#### [Work instruction]
Scan the data below. Pull out each line where "potential" occurs.

(Beginning of Exercise input)

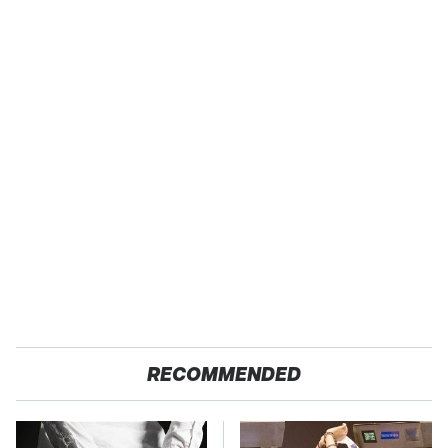
RECOMMENDED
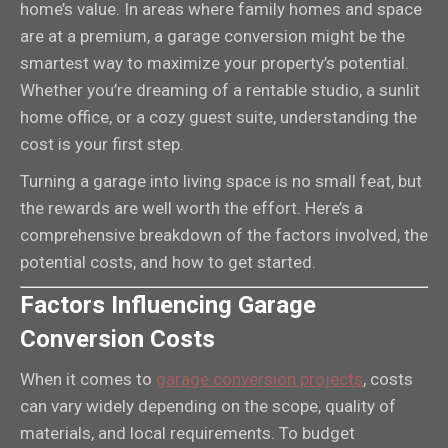
home’s value. In areas where family homes and space
are at a premium, a garage conversion might be the
smartest way to maximize your property’s potential.
Whether you’re dreaming of a rentable studio, a sunlit
home office, or a cozy guest suite, understanding the
cost is your first step.
Turning a garage into living space is no small feat, but
the rewards are well worth the effort. Here’s a
comprehensive breakdown of the factors involved, the
potential costs, and how to get started.
Factors Influencing Garage
Conversion Costs
When it comes to
garage conversion projects
, costs
can vary widely depending on the scope, quality of
materials, and local requirements. To budget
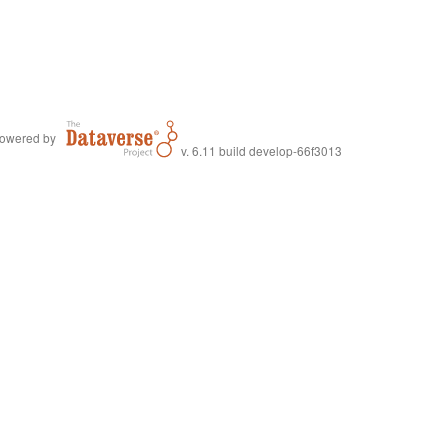
owered by
v. 6.11 build develop-66f3013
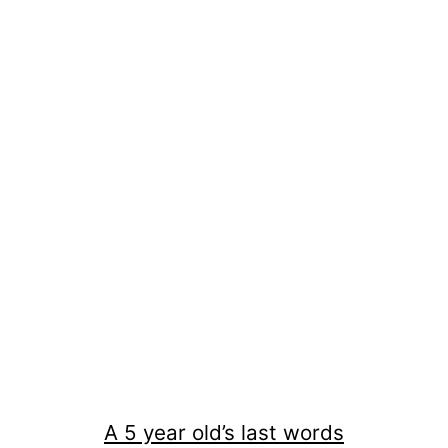
A 5 year old’s last words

(End of Exercise input)

#### [Exercise response]
smartest way to maximize your property’s potential.
potential costs, and how to get started.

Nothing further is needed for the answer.